Riproporremo in Consiglio la questione con un odg al prossimo assestamento
«L’emergenza covid-19 ha evidenziato l’importanza dei dipartimenti di prevenzione, che stanno compiendo uno sforzo encomiabile e abbisognano di tempestivi rinforzi. Oltre ad assumere subito nuovo personale per contrastare più efficacemente la diffusione dell’epidemia, però, bisogna intervenire anche per garantire un sistema più solido in futuro».
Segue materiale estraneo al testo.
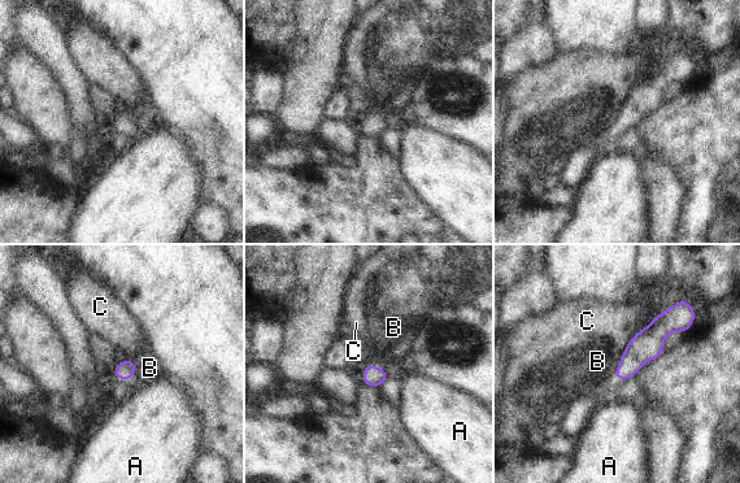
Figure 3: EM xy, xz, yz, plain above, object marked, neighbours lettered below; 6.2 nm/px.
Accept. A, B and C are other cells; no lettered segment goes on from it.

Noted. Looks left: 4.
Branch stops here. Inspect: 3d 4 µm at (139, 298) of figure 1.

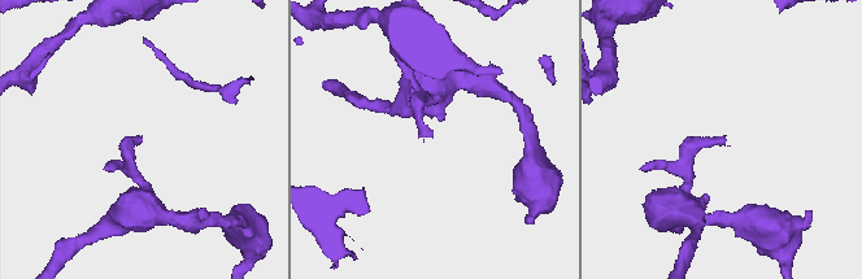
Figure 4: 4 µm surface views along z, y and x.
Inspect: em xz step 8 (letters) at (431, 130) of figure 4.

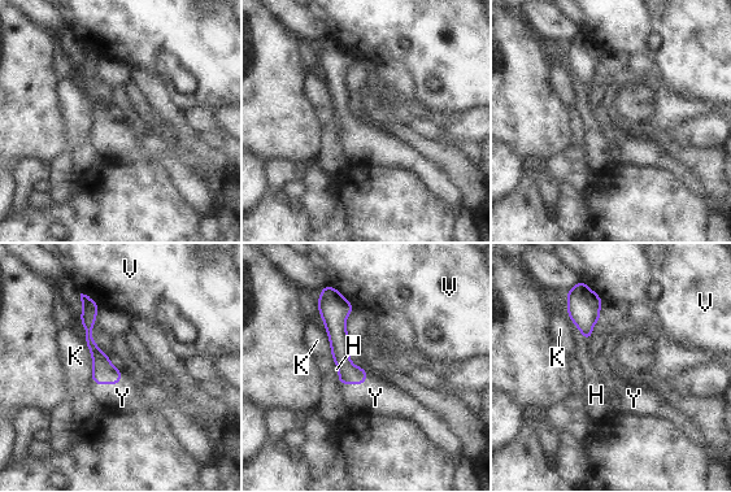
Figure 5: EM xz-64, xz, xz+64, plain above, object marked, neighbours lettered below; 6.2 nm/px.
Join at (122, 397) of figure 5. Y is the same cell, H, K and V are other cells; the object passes into it along (103, 371), (111, 383), (122, 397) in figure 5; it goes on there.

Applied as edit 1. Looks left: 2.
Free end. Inspect: em planes (tint) at (344, 334) of figure 1.

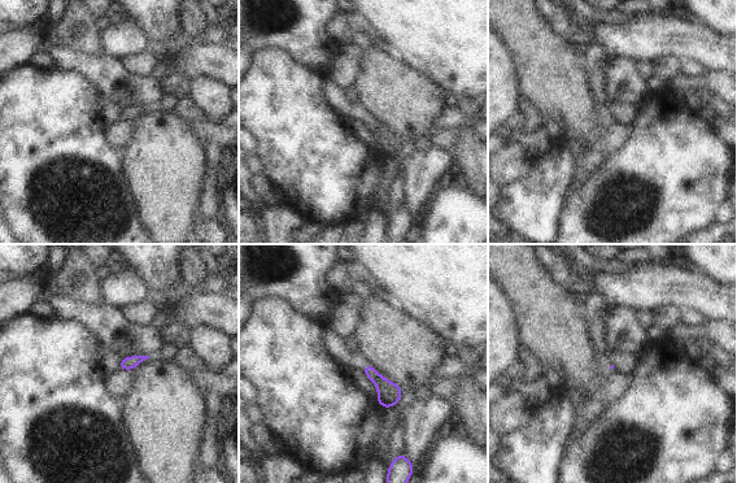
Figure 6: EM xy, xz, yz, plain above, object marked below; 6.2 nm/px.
Inspect: em planes (letters) at the same point.

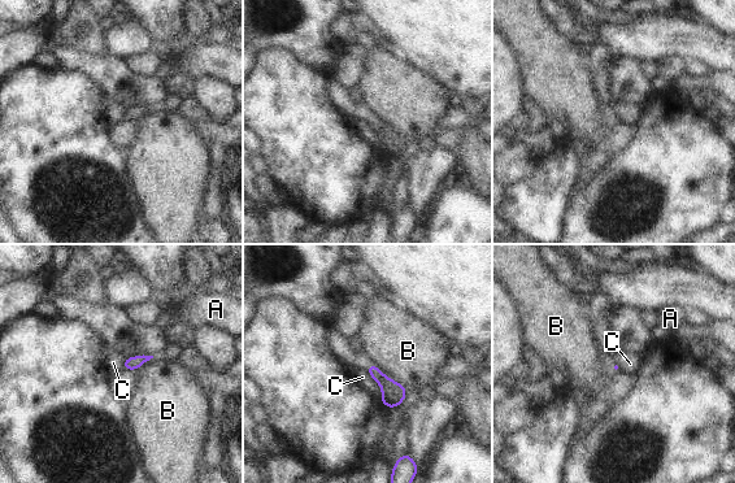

Gli assistenti sanitari, argomenta Conficoni, «sono quelli che in questa fase si stanno occupando anche dei tamponi, del tracciamento, dell'informazione. Il corso di laurea più vicino per la loro formazione è stato attivato dall'università di Padova a Conegliano, una collocazione che, come dimostra l’insufficiente numero di addetti in servizio inferiore alla media nazionale, da anni complica il reclutamento di nuovo personale nella nostra regione, in particolare nelle province di Udine e Trieste. Nei prossimi anni andranno in quiescenza numerosi operatori. Per facilitarne la sostituzione è fondamentale attivare da subito un corso anche in Fvg. Già una volta il centrodestra ha bocciato la nostra richiesta di stanziare in assestamento 210mila euro in tre anni, verso le università di Udine e Trieste. Speriamo in un ripensamento perché le divisioni politiche, su un tema così rilevante, vanno messe da parte. E’ una questione di buon senso per rafforzare il sistema sanitario regionale».